University of Toronto (Supervisor: Angela P. Schoellig )

BASc in Engineering Science (Robotics)     Sept 2015 - Apr 2020

University of Toronto (Supervisor: Sanja Fidler ), graduated with High Honours

Work Experiences
Nvidia Toronto AI Lab           Sept 2018 - Sept 2019

I worked as a deep learning intern and focused on synthetic data generation for computer vision tasks in autonomous driving. I also worked on trajectory prediction, graph neural networks, and distribution matching on videos.

Apple Siri NLU Team (Seattle)           May 2018 - Sept 2018

I worked on learning-to-rank problems for the Siri pipeline, experimented with both tradition supervised learning techniques and deep learning sequence models.

Data-Driven Decision Making Lab (UofT)           May 2017 - Sept 2017

I worked as a research intern and focused on image classification, text classification using deep learning models such as CNN, RNN and attention networks.

Research and Publications
Characterising the Robustness of Reinforcement Learning for Continuous Control using Disturbance Injection
Catherine Glossop, Jacopo Panerati, Amrit Krishnan, Zhaocong Yuan, Angela P. Schoellig
NeurIPS Workshops ( DistShift & TEA) , 2022
paper / arXiv / blog / bibtex

We leverage safe-control-gym to benchmark robust RL methods (specifically robust adversarial RL) against common disturbances in a robotics setting.

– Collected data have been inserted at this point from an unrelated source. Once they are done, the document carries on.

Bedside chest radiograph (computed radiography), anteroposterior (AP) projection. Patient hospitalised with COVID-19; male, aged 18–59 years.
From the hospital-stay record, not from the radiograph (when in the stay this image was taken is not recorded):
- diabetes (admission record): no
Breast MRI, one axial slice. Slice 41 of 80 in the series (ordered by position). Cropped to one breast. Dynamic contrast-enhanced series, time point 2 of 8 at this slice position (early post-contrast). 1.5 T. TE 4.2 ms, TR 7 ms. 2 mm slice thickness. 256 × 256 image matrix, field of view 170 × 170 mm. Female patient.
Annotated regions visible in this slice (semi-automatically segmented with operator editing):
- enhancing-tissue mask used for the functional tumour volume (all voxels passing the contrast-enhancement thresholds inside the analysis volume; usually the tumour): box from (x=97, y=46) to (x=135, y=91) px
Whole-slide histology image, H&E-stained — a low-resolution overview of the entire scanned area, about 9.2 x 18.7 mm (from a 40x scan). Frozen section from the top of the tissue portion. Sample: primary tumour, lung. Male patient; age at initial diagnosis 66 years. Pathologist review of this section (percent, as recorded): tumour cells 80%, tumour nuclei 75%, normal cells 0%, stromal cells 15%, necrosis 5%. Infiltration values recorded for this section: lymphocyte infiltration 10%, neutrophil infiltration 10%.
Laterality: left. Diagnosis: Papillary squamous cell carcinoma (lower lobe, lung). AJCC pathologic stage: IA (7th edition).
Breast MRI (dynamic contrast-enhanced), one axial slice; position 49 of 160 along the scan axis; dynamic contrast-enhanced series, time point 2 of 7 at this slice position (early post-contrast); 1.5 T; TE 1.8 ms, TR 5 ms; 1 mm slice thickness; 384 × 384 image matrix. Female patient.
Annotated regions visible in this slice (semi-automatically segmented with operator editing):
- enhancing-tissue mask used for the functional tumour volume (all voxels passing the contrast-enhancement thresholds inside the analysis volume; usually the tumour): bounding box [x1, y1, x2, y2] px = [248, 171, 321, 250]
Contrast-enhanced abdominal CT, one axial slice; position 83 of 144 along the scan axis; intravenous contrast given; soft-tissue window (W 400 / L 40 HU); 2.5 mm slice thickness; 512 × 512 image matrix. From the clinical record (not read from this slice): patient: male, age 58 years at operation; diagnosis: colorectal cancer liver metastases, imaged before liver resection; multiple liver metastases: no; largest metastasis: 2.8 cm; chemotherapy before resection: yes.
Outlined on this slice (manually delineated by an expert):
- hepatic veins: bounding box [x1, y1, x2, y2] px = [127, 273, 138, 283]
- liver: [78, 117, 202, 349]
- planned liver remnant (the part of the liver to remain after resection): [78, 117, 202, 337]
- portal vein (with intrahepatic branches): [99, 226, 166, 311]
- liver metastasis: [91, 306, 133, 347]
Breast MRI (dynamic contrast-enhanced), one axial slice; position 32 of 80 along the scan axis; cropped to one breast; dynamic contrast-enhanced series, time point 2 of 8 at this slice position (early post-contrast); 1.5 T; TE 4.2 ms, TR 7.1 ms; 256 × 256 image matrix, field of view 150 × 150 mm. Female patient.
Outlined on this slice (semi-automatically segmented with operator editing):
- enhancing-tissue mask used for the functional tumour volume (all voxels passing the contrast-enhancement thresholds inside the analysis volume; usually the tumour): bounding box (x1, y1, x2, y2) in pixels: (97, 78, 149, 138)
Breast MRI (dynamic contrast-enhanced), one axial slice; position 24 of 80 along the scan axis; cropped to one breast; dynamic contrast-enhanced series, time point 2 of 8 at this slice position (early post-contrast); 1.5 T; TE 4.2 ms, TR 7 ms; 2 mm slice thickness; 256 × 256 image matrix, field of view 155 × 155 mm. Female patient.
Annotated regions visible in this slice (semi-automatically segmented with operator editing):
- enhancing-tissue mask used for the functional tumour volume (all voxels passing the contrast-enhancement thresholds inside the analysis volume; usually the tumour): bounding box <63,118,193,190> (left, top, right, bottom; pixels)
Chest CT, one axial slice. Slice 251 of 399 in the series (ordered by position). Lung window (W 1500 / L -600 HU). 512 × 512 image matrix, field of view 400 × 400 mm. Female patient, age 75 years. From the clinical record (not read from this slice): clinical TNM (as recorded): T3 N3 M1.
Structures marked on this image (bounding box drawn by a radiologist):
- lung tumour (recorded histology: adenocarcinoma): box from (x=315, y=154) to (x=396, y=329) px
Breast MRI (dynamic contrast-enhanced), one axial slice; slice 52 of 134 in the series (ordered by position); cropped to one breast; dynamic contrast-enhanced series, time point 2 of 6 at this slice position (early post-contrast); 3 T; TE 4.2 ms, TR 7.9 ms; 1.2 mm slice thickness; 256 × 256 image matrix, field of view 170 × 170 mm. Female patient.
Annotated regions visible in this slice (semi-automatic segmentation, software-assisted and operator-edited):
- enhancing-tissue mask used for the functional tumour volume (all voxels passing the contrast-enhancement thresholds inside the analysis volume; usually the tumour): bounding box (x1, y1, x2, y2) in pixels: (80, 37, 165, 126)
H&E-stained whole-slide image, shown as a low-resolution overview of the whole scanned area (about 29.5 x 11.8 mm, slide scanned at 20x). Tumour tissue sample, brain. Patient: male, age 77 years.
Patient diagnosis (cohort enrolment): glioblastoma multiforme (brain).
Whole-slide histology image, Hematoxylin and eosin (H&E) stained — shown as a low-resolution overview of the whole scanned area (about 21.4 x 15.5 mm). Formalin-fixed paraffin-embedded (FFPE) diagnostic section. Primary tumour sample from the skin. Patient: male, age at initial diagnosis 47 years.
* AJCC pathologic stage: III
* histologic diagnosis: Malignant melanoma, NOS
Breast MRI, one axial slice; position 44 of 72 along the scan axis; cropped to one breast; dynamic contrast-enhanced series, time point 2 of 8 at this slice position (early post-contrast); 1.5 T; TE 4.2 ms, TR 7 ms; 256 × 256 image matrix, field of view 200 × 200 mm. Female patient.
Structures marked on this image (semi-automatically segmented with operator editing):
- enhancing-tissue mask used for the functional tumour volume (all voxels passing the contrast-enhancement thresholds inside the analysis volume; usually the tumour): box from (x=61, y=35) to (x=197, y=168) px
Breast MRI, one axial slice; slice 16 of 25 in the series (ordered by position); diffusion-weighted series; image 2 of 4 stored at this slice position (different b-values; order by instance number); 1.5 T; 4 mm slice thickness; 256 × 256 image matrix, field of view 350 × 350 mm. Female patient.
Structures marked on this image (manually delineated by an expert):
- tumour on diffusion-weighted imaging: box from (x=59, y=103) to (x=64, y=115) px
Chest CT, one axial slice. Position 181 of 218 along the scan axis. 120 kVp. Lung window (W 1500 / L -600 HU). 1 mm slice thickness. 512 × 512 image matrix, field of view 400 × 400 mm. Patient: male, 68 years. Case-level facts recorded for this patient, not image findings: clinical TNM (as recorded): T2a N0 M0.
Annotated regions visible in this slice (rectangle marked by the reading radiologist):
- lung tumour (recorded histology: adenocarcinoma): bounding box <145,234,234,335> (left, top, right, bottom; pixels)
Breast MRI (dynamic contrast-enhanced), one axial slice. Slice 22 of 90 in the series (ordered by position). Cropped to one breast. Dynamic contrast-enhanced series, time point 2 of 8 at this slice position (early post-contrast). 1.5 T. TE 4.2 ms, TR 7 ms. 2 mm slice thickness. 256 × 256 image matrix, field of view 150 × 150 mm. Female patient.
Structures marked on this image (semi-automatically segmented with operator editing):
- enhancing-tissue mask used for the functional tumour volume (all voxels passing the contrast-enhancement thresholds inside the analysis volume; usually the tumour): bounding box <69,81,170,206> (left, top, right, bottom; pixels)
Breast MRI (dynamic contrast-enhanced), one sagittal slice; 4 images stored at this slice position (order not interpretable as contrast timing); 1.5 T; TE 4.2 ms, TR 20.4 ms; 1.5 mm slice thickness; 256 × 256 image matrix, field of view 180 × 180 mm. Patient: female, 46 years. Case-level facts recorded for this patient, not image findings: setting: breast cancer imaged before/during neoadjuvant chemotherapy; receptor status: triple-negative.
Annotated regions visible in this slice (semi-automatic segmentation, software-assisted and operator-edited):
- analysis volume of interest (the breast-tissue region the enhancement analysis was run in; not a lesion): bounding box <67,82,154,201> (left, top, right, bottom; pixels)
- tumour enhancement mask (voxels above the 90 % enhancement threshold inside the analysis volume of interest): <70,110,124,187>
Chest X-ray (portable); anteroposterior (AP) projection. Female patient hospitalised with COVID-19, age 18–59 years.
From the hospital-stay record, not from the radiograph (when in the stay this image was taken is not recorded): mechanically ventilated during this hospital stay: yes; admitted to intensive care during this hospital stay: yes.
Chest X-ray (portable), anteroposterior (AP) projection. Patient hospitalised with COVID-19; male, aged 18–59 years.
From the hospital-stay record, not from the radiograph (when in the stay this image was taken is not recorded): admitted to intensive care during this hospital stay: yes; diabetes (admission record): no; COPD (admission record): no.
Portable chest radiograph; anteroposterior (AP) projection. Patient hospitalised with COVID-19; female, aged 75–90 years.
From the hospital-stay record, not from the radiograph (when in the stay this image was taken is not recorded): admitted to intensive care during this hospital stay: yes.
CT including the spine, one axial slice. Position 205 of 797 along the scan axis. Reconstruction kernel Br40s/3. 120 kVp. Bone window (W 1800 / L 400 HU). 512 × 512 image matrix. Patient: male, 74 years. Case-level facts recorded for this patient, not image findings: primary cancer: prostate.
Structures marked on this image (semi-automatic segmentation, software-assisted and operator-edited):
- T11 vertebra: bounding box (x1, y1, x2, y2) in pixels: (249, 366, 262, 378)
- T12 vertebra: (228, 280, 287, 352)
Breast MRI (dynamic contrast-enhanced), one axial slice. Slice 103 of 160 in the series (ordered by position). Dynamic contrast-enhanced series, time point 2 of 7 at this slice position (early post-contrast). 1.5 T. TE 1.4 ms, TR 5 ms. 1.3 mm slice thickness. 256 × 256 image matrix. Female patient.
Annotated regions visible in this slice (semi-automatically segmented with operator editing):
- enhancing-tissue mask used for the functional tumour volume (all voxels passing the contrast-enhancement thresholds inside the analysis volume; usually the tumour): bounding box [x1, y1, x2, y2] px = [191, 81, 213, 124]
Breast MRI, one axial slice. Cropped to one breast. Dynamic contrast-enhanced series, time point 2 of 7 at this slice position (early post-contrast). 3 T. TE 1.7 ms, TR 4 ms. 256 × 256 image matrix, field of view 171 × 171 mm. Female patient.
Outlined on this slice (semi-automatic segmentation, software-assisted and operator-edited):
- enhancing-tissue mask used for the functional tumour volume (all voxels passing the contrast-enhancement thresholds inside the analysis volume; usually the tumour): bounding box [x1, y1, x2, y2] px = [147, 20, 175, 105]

Safe-Control-Gym: A Unified Benchmark Suite for Safe Learning-Based Control and Reinforcement Learning in Robotics
Zhaocong Yuan, Adam W. Hall, Siqi Zhou, Lukas Brunke, Melissa Greeff, Jacopo Panerati, Angela P. Schoellig
IROS & RA-L, 2022
arXiv / code / bibtex

We propose safe-control-gym as a benchmark suite for safe-learning in robotics. It implements several PyBullet-based benchmark environments and control algorithms from traditional control, safe-learning control, safe RL, robust RL.

[NEW] RL transfer learning baselines are recently added.

Safe Learning in Robotics: From Learning-Based Control to Safe Reinforcement Learning
Lukas Brunke, Melissa Greeff, Adam W. Hall, Zhaocong Yuan, Siqi Zhou, Jacopo Panerati, Angela P. Schoellig
Annual Review of Control, Robotics, and Autonomous Systems, 2022
project / paper / arXiv / code / bibtex

We conduct an extensive review on safe-learning-based methods in robotics, and provides a formulation of safe-learning-control to bridge between control theory and reinforcement learning. We also show safe control examples to highlight the need for a safety benchmark.

Meta-Sim: Learning to Generate Synthetic Datasets
Amlan Kar, Aayush Prakash, Ming-Yu Liu, Eric Cameracci, Justin Yuan, Matt Rusiniak, David Acuna, Antonio Torralba, Sanja Fidler
ICCV, 2019 (Oral)
project / paper / arXiv / code / bibtex

We propose Meta-Sim, which learns a generative model of synthetic scenes with the help of a graphics engine. It minimizes the distribution gap between synthetic images and real images. Experiments show that Meta-Sim can greatly improve scene quality and help in downstream task training.

Other Projects
Benchmarking Reinforcement Learning for Safe Robotics: Constraints, Robustness and Transfer
Zhaocong Yuan, Angela P. Schoellig (supervisor)
Graduate Thesis, UofT, 2022
doc (upcoming) / code

We provide the full description of safe-control-gym and use it to perform in-depth benchmarks over RL baselines regarding three aspects of safety in robot control. We also propose useful practices to design safe agents by looking at their respective ablations.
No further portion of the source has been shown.